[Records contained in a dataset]
· · · · ·
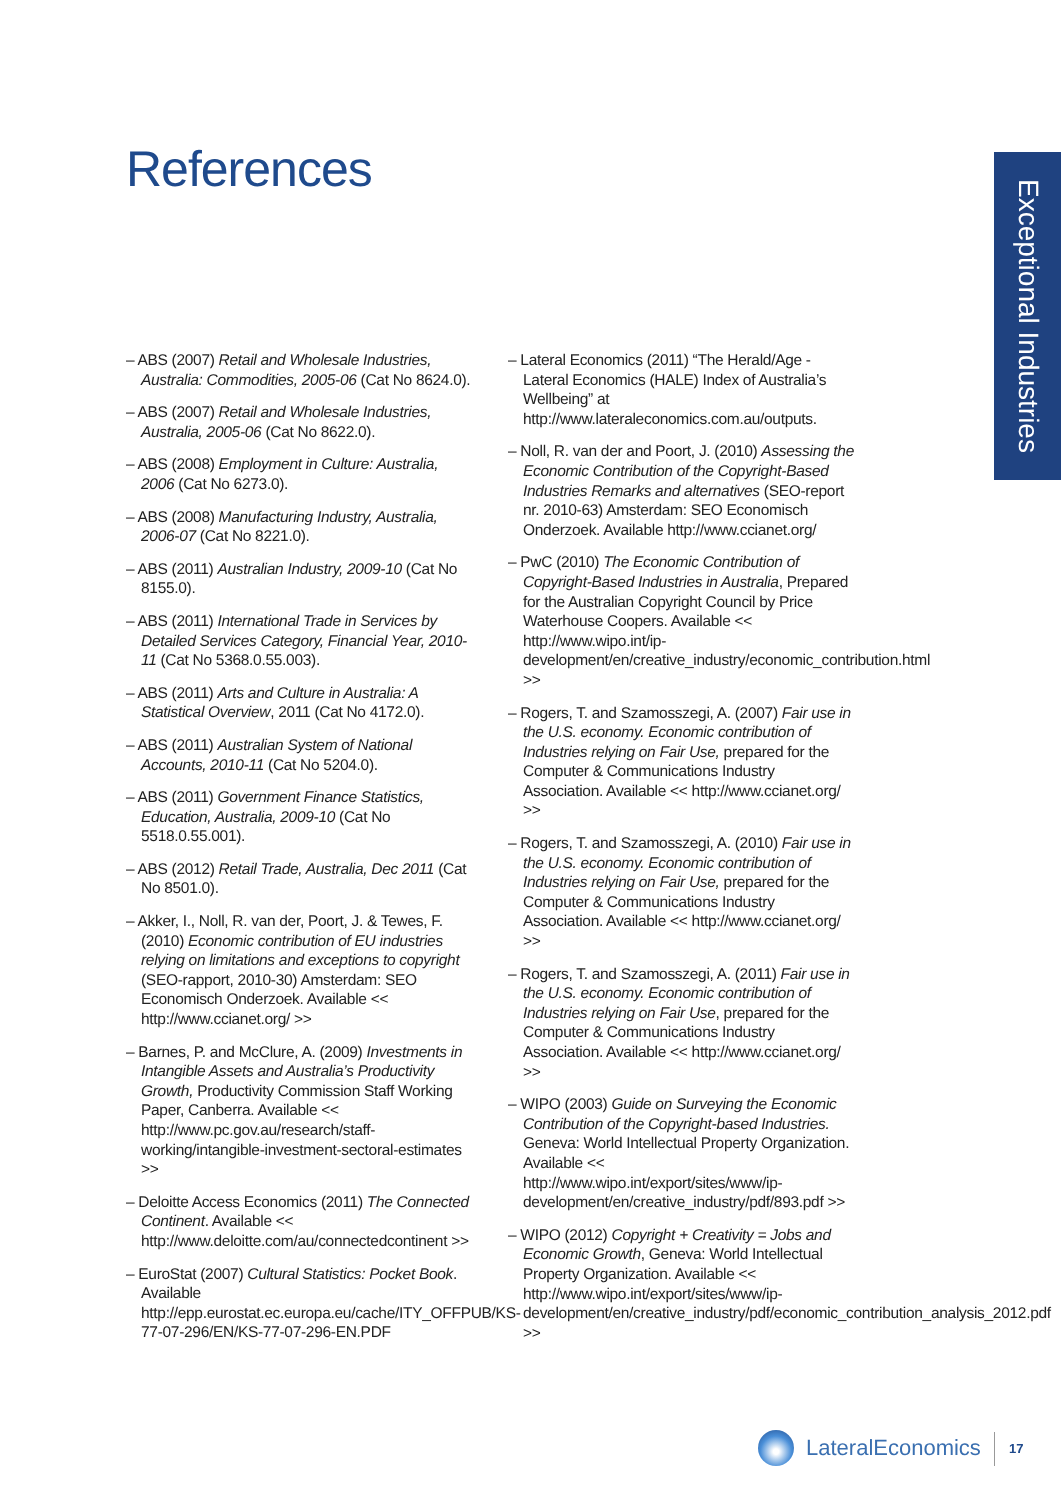References
Exceptional Industries
– ABS (2007) Retail and Wholesale Industries, Australia: Commodities, 2005-06 (Cat No 8624.0).
– ABS (2007) Retail and Wholesale Industries, Australia, 2005-06 (Cat No 8622.0).
– ABS (2008) Employment in Culture: Australia, 2006 (Cat No 6273.0).
– ABS (2008) Manufacturing Industry, Australia, 2006-07 (Cat No 8221.0).
– ABS (2011) Australian Industry, 2009-10 (Cat No 8155.0).
– ABS (2011) International Trade in Services by Detailed Services Category, Financial Year, 2010-11 (Cat No 5368.0.55.003).
– ABS (2011) Arts and Culture in Australia: A Statistical Overview, 2011 (Cat No 4172.0).
– ABS (2011) Australian System of National Accounts, 2010-11 (Cat No 5204.0).
– ABS (2011) Government Finance Statistics, Education, Australia, 2009-10 (Cat No 5518.0.55.001).
– ABS (2012) Retail Trade, Australia, Dec 2011 (Cat No 8501.0).
– Akker, I., Noll, R. van der, Poort, J. & Tewes, F. (2010) Economic contribution of EU industries relying on limitations and exceptions to copyright (SEO-rapport, 2010-30) Amsterdam: SEO Economisch Onderzoek. Available << http://www.ccianet.org/ >>
– Barnes, P. and McClure, A. (2009) Investments in Intangible Assets and Australia’s Productivity Growth, Productivity Commission Staff Working Paper, Canberra. Available << http://www.pc.gov.au/research/staff-working/intangible-investment-sectoral-estimates >>
– Deloitte Access Economics (2011) The Connected Continent. Available << http://www.deloitte.com/au/connectedcontinent >>
– EuroStat (2007) Cultural Statistics: Pocket Book. Available http://epp.eurostat.ec.europa.eu/cache/ITY_OFFPUB/KS-77-07-296/EN/KS-77-07-296-EN.PDF
– Lateral Economics (2011) “The Herald/Age - Lateral Economics (HALE) Index of Australia’s Wellbeing” at http://www.lateraleconomics.com.au/outputs.
– Noll, R. van der and Poort, J. (2010) Assessing the Economic Contribution of the Copyright-Based Industries Remarks and alternatives (SEO-report nr. 2010-63) Amsterdam: SEO Economisch Onderzoek. Available http://www.ccianet.org/
– PwC (2010) The Economic Contribution of Copyright-Based Industries in Australia, Prepared for the Australian Copyright Council by Price Waterhouse Coopers. Available << http://www.wipo.int/ip-development/en/creative_industry/economic_contribution.html >>
– Rogers, T. and Szamosszegi, A. (2007) Fair use in the U.S. economy. Economic contribution of Industries relying on Fair Use, prepared for the Computer & Communications Industry Association. Available << http://www.ccianet.org/ >>
– Rogers, T. and Szamosszegi, A. (2010) Fair use in the U.S. economy. Economic contribution of Industries relying on Fair Use, prepared for the Computer & Communications Industry Association. Available << http://www.ccianet.org/ >>
– Rogers, T. and Szamosszegi, A. (2011) Fair use in the U.S. economy. Economic contribution of Industries relying on Fair Use, prepared for the Computer & Communications Industry Association. Available << http://www.ccianet.org/ >>
– WIPO (2003) Guide on Surveying the Economic Contribution of the Copyright-based Industries. Geneva: World Intellectual Property Organization. Available << http://www.wipo.int/export/sites/www/ip-development/en/creative_industry/pdf/893.pdf >>
– WIPO (2012) Copyright + Creativity = Jobs and Economic Growth, Geneva: World Intellectual Property Organization. Available << http://www.wipo.int/export/sites/www/ip-development/en/creative_industry/pdf/economic_contribution_analysis_2012.pdf >>
LateralEconomics 17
· · · · ·
◆ **EXERCISE GOAL**
Here the job is to print the data above exactly, except for any pictures.

◆ **RESULT OF THIS EXERCISE**
References
Exceptional Industries
– ABS (2007) Retail and Wholesale Industries, Australia: Commodities, 2005-06 (Cat No 8624.0).
– ABS (2007) Retail and Wholesale Industries, Australia, 2005-06 (Cat No 8622.0).
– ABS (2008) Employment in Culture: Australia, 2006 (Cat No 6273.0).
– ABS (2008) Manufacturing Industry, Australia, 2006-07 (Cat No 8221.0).
– ABS (2011) Australian Industry, 2009-10 (Cat No 8155.0).
– ABS (2011) International Trade in Services by Detailed Services Category, Financial Year, 2010-11 (Cat No 5368.0.55.003).
– ABS (2011) Arts and Culture in Australia: A Statistical Overview, 2011 (Cat No 4172.0).
– ABS (2011) Australian System of National Accounts, 2010-11 (Cat No 5204.0).
– ABS (2011) Government Finance Statistics, Education, Australia, 2009-10 (Cat No 5518.0.55.001).
– ABS (2012) Retail Trade, Australia, Dec 2011 (Cat No 8501.0).
– Akker, I., Noll, R. van der, Poort, J. & Tewes, F. (2010) Economic contribution of EU industries relying on limitations and exceptions to copyright (SEO-rapport, 2010-30) Amsterdam: SEO Economisch Onderzoek. Available << http://www.ccianet.org/ >>
– Barnes, P. and McClure, A. (2009) Investments in Intangible Assets and Australia’s Productivity Growth, Productivity Commission Staff Working Paper, Canberra. Available << http://www.pc.gov.au/research/staff-working/intangible-investment-sectoral-estimates >>
– Deloitte Access Economics (2011) The Connected Continent. Available << http://www.deloitte.com/au/connectedcontinent >>
– EuroStat (2007) Cultural Statistics: Pocket Book. Available http://epp.eurostat.ec.europa.eu/cache/ITY_OFFPUB/KS-77-07-296/EN/KS-77-07-296-EN.PDF
– Lateral Economics (2011) “The Herald/Age - Lateral Economics (HALE) Index of Australia’s Wellbeing” at http://www.lateraleconomics.com.au/outputs.
– Noll, R. van der and Poort, J. (2010) Assessing the Economic Contribution of the Copyright-Based Industries Remarks and alternatives (SEO-report nr. 2010-63) Amsterdam: SEO Economisch Onderzoek. Available http://www.ccianet.org/
– PwC (2010) The Economic Contribution of Copyright-Based Industries in Australia, Prepared for the Australian Copyright Council by Price Waterhouse Coopers. Available << http://www.wipo.int/ip-development/en/creative_industry/economic_contribution.html >>
– Rogers, T. and Szamosszegi, A. (2007) Fair use in the U.S. economy. Economic contribution of Industries relying on Fair Use, prepared for the Computer & Communications Industry Association. Available << http://www.ccianet.org/ >>
– Rogers, T. and Szamosszegi, A. (2010) Fair use in the U.S. economy. Economic contribution of Industries relying on Fair Use, prepared for the Computer & Communications Industry Association. Available << http://www.ccianet.org/ >>
– Rogers, T. and Szamosszegi, A. (2011) Fair use in the U.S. economy. Economic contribution of Industries relying on Fair Use, prepared for the Computer & Communications Industry Association. Available << http://www.ccianet.org/ >>
– WIPO (2003) Guide on Surveying the Economic Contribution of the Copyright-based Industries. Geneva: World Intellectual Property Organization. Available << http://www.wipo.int/export/sites/www/ip-development/en/creative_industry/pdf/893.pdf >>
– WIPO (2012) Copyright + Creativity = Jobs and Economic Growth, Geneva: World Intellectual Property Organization. Available << http://www.wipo.int/export/sites/www/ip-development/en/creative_industry/pdf/economic_contribution_analysis_2012.pdf >>
LateralEconomics 17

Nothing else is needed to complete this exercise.